Film Courage:  What’s the antidote to self-criticism and artistic doubt?

Dominique:  I wish I had an antidote! Again, I can only say what has worked for me in the past: Let go of your ego. Don’t be too hard on yourself. It’s important not to compare oneself to other artist or what they have achieved. Accept that everyone has a different path. Everyone has something to give. Listen to your heart when creating something and make art and the story the main focus. Say something you deeply care about and let that guide you.
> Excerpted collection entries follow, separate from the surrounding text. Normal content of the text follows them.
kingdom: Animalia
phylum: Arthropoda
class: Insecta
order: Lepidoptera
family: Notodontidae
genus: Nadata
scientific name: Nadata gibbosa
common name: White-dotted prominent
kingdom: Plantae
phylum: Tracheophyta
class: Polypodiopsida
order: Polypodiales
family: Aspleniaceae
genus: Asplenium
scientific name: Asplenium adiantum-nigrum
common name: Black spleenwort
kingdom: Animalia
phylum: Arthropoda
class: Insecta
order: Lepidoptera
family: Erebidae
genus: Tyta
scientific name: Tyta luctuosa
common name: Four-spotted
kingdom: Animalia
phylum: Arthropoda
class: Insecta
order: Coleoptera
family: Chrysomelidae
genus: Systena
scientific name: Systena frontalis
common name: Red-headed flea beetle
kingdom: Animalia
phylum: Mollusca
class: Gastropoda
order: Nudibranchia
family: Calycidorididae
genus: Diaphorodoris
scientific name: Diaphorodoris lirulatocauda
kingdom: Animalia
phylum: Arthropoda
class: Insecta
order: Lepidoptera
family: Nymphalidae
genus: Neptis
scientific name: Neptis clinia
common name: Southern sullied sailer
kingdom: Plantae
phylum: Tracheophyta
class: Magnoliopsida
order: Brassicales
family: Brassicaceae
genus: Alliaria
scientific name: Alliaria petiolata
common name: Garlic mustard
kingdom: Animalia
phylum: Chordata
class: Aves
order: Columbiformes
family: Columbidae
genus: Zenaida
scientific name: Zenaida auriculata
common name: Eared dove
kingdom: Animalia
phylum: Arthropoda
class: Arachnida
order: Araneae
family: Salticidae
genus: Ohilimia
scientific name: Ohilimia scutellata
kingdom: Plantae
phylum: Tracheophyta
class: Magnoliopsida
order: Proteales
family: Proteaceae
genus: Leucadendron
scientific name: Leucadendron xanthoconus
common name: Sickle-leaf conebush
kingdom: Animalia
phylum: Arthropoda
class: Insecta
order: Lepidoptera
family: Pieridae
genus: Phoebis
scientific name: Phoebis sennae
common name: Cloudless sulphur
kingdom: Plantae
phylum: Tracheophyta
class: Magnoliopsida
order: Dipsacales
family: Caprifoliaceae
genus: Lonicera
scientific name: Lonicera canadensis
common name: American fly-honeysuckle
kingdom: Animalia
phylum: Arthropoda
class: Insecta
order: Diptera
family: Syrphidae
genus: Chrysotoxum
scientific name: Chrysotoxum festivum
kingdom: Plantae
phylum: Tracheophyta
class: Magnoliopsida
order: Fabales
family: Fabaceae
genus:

A REASON Theatrical Trailer from Risberg Schilling Productions on Vimeo.



A Reason Movie



About Writer / Director Dominique Schilling:

Vice-President of Risberg Schilling Productions, LLC

Dominique Schilling was born into a music industry family and spent most of her childhood in music studios and at Rock concerts. She grew up in Germany, Italy, and Switzerland.

She received her bachelor’s degree in English/Writing, summa cum laude, studied stage directing at the Beverly Hills Playhouse and later went to film school at the New York Film Academy.

She started out, working as a performance artist, doing self-written and directed shows with a troupe, which included dance, vocals, instrumentation, acting, and pantomime.

Because of her interest in other cultures and philosophies, she has lived in Hawaii and has travelled all over Western Europe as well as to Eastern Europe, Russia, North & Central America, and Africa.

She uses these experiences in her work, revealing diverse and contrasting perspectives through the eyes of her characters while emphasizing the importance of building bridges and understanding, most of all within the family unit.

In the past few years, she has written several screenplays and has directed a feature film, a documentary, and 5 short films. Her films “Business As Usual”, “Breaking with Tradition”, and “A Black Lie” have screened in festivals all over the globe, receiving best documentary and best director nominations. She won the award for “Best Feature Writer” for her feature film “A Reason” at the LA Femme Film Festival in 2014  and the Jury Award “Phenomenal Woman in Film” at OUFF.  She also directs international commercials and music videos.

She recently directed the award-winning feature film drama “A REASON”, starring Golden Globe Nominee Marion Ross, Roxanne Hart, Magda Apanowicz and Nick Eversman, which had a theatrical release in Aug 2015 and is now out On Demand & DVD.

Her next feature film “Little Girl, Big Eyes” is currently in development under Risberg Schilling Productions, with Caroline Risberg as producer, which she is set to direct in 2018. Dominique Schilling lives in Los Angeles, California.